*Aim of the task*: Rewrite the text of the rows below with "refrigerable" replaced by "congelable" wherever it appears, keeping everything else unchanged. Leave the pictures out of your answer.

*Given information*:

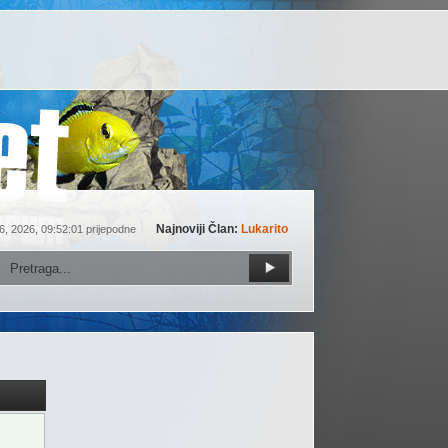
Najnoviji Član:
Lukarito
6, 2026, 09:52:01 prijepodne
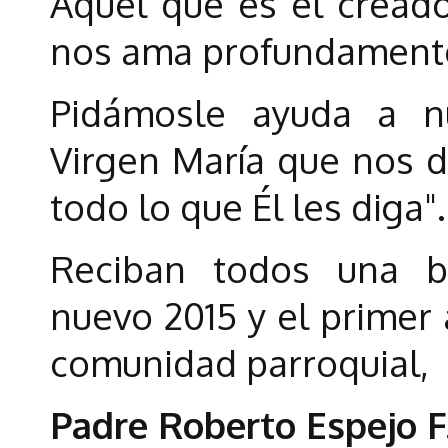
Aquel que es el creado
nos ama profundament
Pidámosle ayuda a n
Virgen María que nos 
todo lo que Él les diga"
Reciban todos una b
nuevo 2015 y el primer 
comunidad parroquial,
Padre Roberto Espejo F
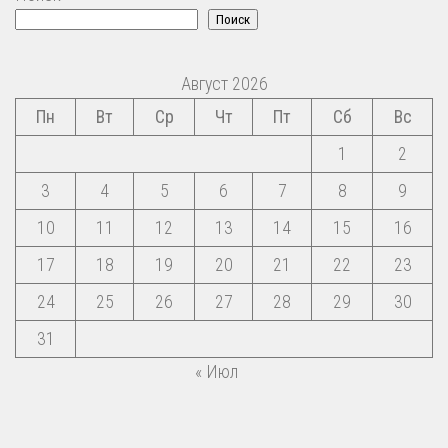
Поиск
Август 2026
Пн
Вт
Ср
Чт
Пт
Сб
Вс
1
2
3
4
5
6
7
8
9
10
11
12
13
14
15
16
17
18
19
20
21
22
23
24
25
26
27
28
29
30
31
« Июл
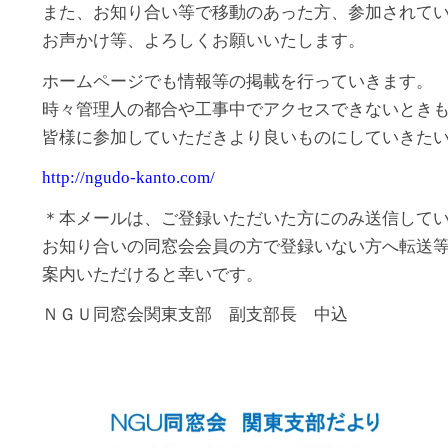
また、お知り合い等で移動のあった方、参加されて
お声かけ等、よろしくお願いいたします。
ホームページでも情報等の掲載を行っていきます。
時々管理人の都合や工事中でアクセスできないとき
皆様に参加していただきより良いものにしていきた
http://ngudo-kanto.com/
＊本メールは、ご登録いただいた方にのみ送信して
お知り合いの同窓会会員の方で登録いない方へ転送
案内いただけると幸いです。
ＮＧＵ同窓会関東支部 副支部長 中込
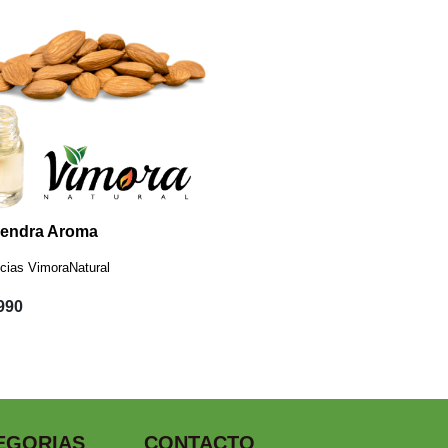
endra Aroma
cias VimoraNatural
.990
EGORIAS
CONTACTO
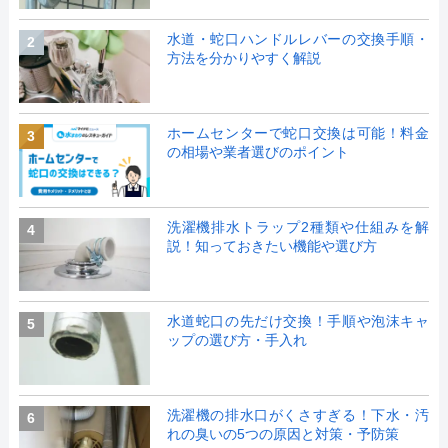
水道・蛇口ハンドルレバーの交換手順・
2
方法を分かりやすく解説
ホームセンターで蛇口交換は可能！料金
3
の相場や業者選びのポイント
洗濯機排水トラップ2種類や仕組みを解
4
説！知っておきたい機能や選び方
水道蛇口の先だけ交換！手順や泡沫キャ
5
ップの選び方・手入れ
洗濯機の排水口がくさすぎる！下水・汚
6
れの臭いの5つの原因と対策・予防策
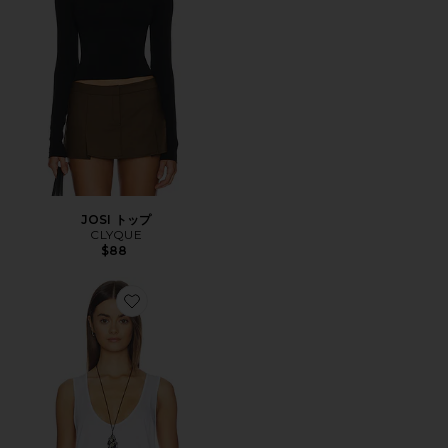
JOSI トップ
CLYQUE
$88
Favorite SIFF トップ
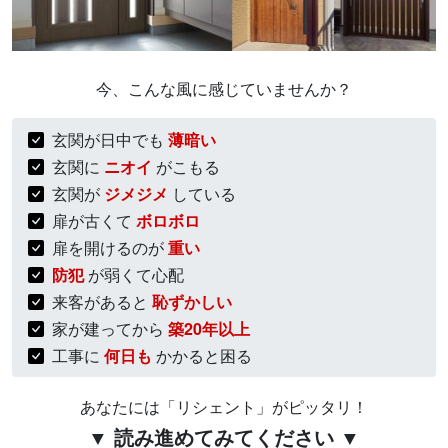
今、こんな風に感じていませんか？
玄関が日中でも
薄暗い
玄関に
ニオイ
がこもる
玄関が
ジメジメ
している
扉が古くて
ボロボロ
扉を開けるのが
重い
防犯
が弱くて心配
来客があると
恥ずかしい
家が建ってから
築20年以上
工事に
何日も
かかると困る
あなたには「リシェント」がピッタリ！
▼ 読み進めてみてください ▼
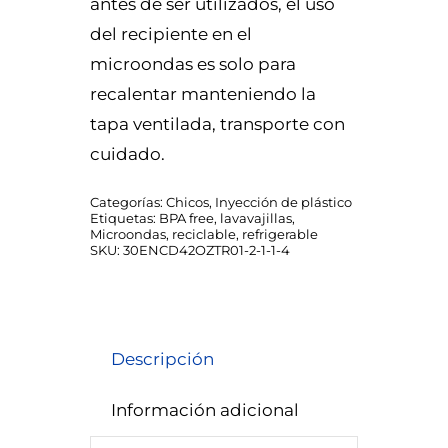
antes de ser utilizados, el uso
del recipiente en el
microondas es solo para
recalentar manteniendo la
tapa ventilada, transporte con
cuidado.
Categorías:
Chicos
,
Inyección de plástico
Etiquetas:
BPA free
,
lavavajillas
,
Microondas
,
reciclable
,
refrigerable
SKU:
30ENCD42OZTR01-2-1-1-4
Descripción
Información adicional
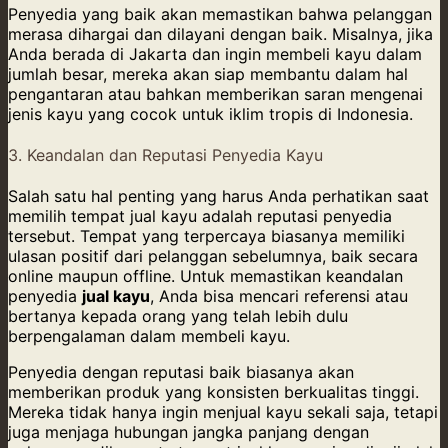
Penyedia yang baik akan memastikan bahwa pelanggan
merasa dihargai dan dilayani dengan baik. Misalnya, jika
Anda berada di Jakarta dan ingin membeli kayu dalam
jumlah besar, mereka akan siap membantu dalam hal
pengantaran atau bahkan memberikan saran mengenai
jenis kayu yang cocok untuk iklim tropis di Indonesia.
3. Keandalan dan Reputasi Penyedia Kayu
Salah satu hal penting yang harus Anda perhatikan saat
memilih tempat jual kayu adalah reputasi penyedia
tersebut. Tempat yang terpercaya biasanya memiliki
ulasan positif dari pelanggan sebelumnya, baik secara
online maupun offline. Untuk memastikan keandalan
penyedia
jual kayu
, Anda bisa mencari referensi atau
bertanya kepada orang yang telah lebih dulu
berpengalaman dalam membeli kayu.
Penyedia dengan reputasi baik biasanya akan
memberikan produk yang konsisten berkualitas tinggi.
Mereka tidak hanya ingin menjual kayu sekali saja, tetapi
juga menjaga hubungan jangka panjang dengan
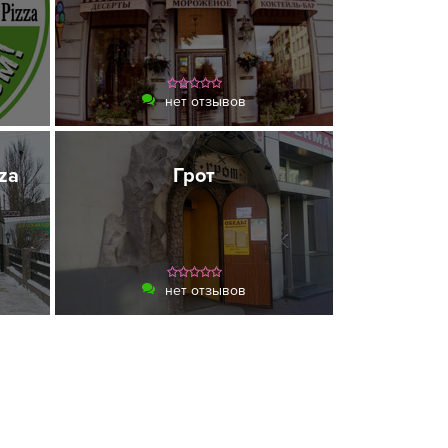
нет отзывов
zza
Грот
нет отзывов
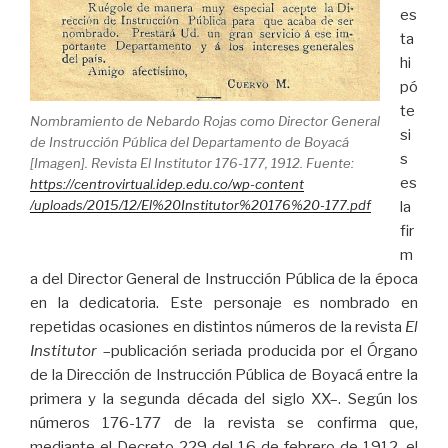
es
ta
hi
pó
te
Nombramiento de Nebardo Rojas como Director General
si
de Instrucción Pública del Departamento de Boyacá
s
[Imagen]. Revista El Institutor 176-177, 1912. Fuente:
es
https://centrovirtual.idep.edu.co/wp-content
/uploads/2015/12/El%20Institutor%20176%20-177.pdf
la
fir
m
a del Director General de Instrucción Pública de la época
en la dedicatoria. Este personaje es nombrado en
repetidas ocasiones en distintos números de la revista
El
Institutor
–publicación seriada producida por el Órgano
de la Dirección de Instrucción Pública de Boyacá entre la
primera y la segunda década del siglo XX–. Según los
números 176-177 de la revista se confirma que,
mediante el Decreto 229 del 16 de febrero de 1912, el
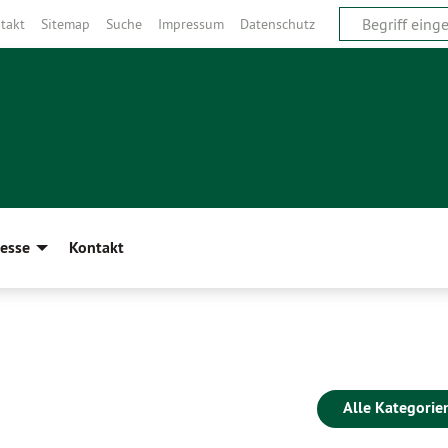
takt
Sitemap
Suche
Impressum
Datenschutz
esse
Kontakt
Alle Kategorie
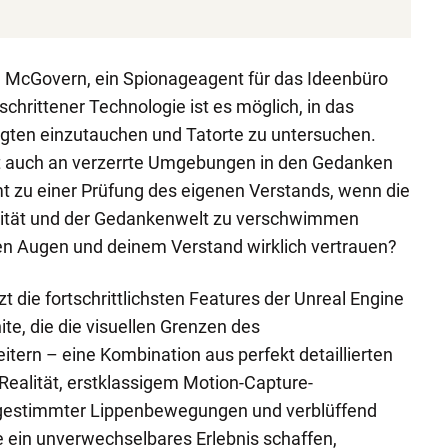
iel McGovern, ein Spionageagent für das Ideenbüro
chrittener Technologie ist es möglich, in das
gten einzutauchen und Tatorte zu untersuchen.
t auch an verzerrte Umgebungen in den Gedanken
t zu einer Prüfung des eigenen Verstands, wenn die
lität und der Gedankenwelt zu verschwimmen
en Augen und deinem Verstand wirklich vertrauen?
 die fortschrittlichsten Features der Unreal Engine
te, die die visuellen Grenzen des
tern – eine Kombination aus perfekt detaillierten
 Realität, erstklassigem Motion-Capture-
bgestimmter Lippenbewegungen und verblüffend
 ein unverwechselbares Erlebnis schaffen,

*Task solution*:
Najnoviji Član:
Lukarito
6, 2026, 09:52:01 prijepodne
Aquel que es el creado
nos ama profundament
Pidámosle ayuda a n
Virgen María que nos 
todo lo que Él les diga"
Reciban todos una b
nuevo 2015 y el primer 
comunidad parroquial,
Padre Roberto Espejo F
Поиск
Август 2026
Пн
Вт
Ср
Чт
Пт
Сб
Вс
1
2
3
4
5
6
7
8
9
10
11
12
13
14
15
16
17
18
19
20
21
22
23
24
25
26
27
28
29
30
31
« Июл
また、お知り合い等で移動のあった方、参加されて
お声かけ等、よろしくお願いいたします。
ホームページでも情報等の掲載を行っていきます。
時々管理人の都合や工事中でアクセスできないとき
皆様に参加していただきより良いものにしていきた
http://ngudo-kanto.com/
＊本メールは、ご登録いただいた方にのみ送信して
お知り合いの同窓会会員の方で登録いない方へ転送
案内いただけると幸いです。
ＮＧＵ同窓会関東支部 副支部長 中込
endra Aroma
cias VimoraNatural
.990
EGORIAS
CONTACTO
水道・蛇口ハンドルレバーの交換手順・
2
方法を分かりやすく解説
ホームセンターで蛇口交換は可能！料金
3
の相場や業者選びのポイント
洗濯機排水トラップ2種類や仕組みを解
4
説！知っておきたい機能や選び方
水道蛇口の先だけ交換！手順や泡沫キャ
5
ップの選び方・手入れ
洗濯機の排水口がくさすぎる！下水・汚
6
れの臭いの5つの原因と対策・予防策
JOSI トップ
CLYQUE
$88
Favorite SIFF トップ
今、こんな風に感じていませんか？
玄関が日中でも
薄暗い
玄関に
ニオイ
がこもる
玄関が
ジメジメ
している
扉が古くて
ボロボロ
扉を開けるのが
重い
防犯
が弱くて心配
来客があると
恥ずかしい
家が建ってから
築20年以上
工事に
何日も
かかると困る
あなたには「リシェント」がピッタリ！
▼ 読み進めてみてください ▼
antes de ser utilizados, el uso
del recipiente en el
microondas es solo para
recalentar manteniendo la
tapa ventilada, transporte con
cuidado.
Categorías:
Chicos
,
Inyección de plástico
Etiquetas:
BPA free
,
lavavajillas
,
Microondas
,
reciclable
,
congelable
SKU:
30ENCD42OZTR01-2-1-1-4
Descripción
Información adicional
Penyedia yang baik akan memastikan bahwa pelanggan
merasa dihargai dan dilayani dengan baik. Misalnya, jika
Anda berada di Jakarta dan ingin membeli kayu dalam
jumlah besar, mereka akan siap membantu dalam hal
pengantaran atau bahkan memberikan saran mengenai
jenis kayu yang cocok untuk iklim tropis di Indonesia.
3. Keandalan dan Reputasi Penyedia Kayu
Salah satu hal penting yang harus Anda perhatikan saat
memilih tempat jual kayu adalah reputasi penyedia
tersebut. Tempat yang terpercaya biasanya memiliki
ulasan positif dari pelanggan sebelumnya, baik secara
online maupun offline. Untuk memastikan keandalan
penyedia
jual kayu
, Anda bisa mencari referensi atau
bertanya kepada orang yang telah lebih dulu
berpengalaman dalam membeli kayu.
Penyedia dengan reputasi baik biasanya akan
memberikan produk yang konsisten berkualitas tinggi.
Mereka tidak hanya ingin menjual kayu sekali saja, tetapi
juga menjaga hubungan jangka panjang dengan
нет отзывов
zza
Грот
нет отзывов
es
ta
hi
pó
te
Nombramiento de Nebardo Rojas como Director General
si
de Instrucción Pública del Departamento de Boyacá
s
[Imagen]. Revista El Institutor 176-177, 1912. Fuente:
es
https://centrovirtual.idep.edu.co/wp-content
/uploads/2015/12/El%20Institutor%20176%20-177.pdf
la
fir
m
a del Director General de Instrucción Pública de la época
en la dedicatoria. Este personaje es nombrado en
repetidas ocasiones en distintos números de la revista
El
Institutor
–publicación seriada producida por el Órgano
de la Dirección de Instrucción Pública de Boyacá entre la
primera y la segunda década del siglo XX–. Según los
números 176-177 de la revista se confirma que,
mediante el Decreto 229 del 16 de febrero de 1912, el
takt
Sitemap
Suche
Impressum
Datenschutz
esse
Kontakt
Alle Kategorie
iel McGovern, ein Spionageagent für das Ideenbüro
chrittener Technologie ist es möglich, in das
gten einzutauchen und Tatorte zu untersuchen.
t auch an verzerrte Umgebungen in den Gedanken
t zu einer Prüfung des eigenen Verstands, wenn die
lität und der Gedankenwelt zu verschwimmen
en Augen und deinem Verstand wirklich vertrauen?
 die fortschrittlichsten Features der Unreal Engine
te, die die visuellen Grenzen des
tern – eine Kombination aus perfekt detaillierten
 Realität, erstklassigem Motion-Capture-
bgestimmter Lippenbewegungen und verblüffend
 ein unverwechselbares Erlebnis schaffen,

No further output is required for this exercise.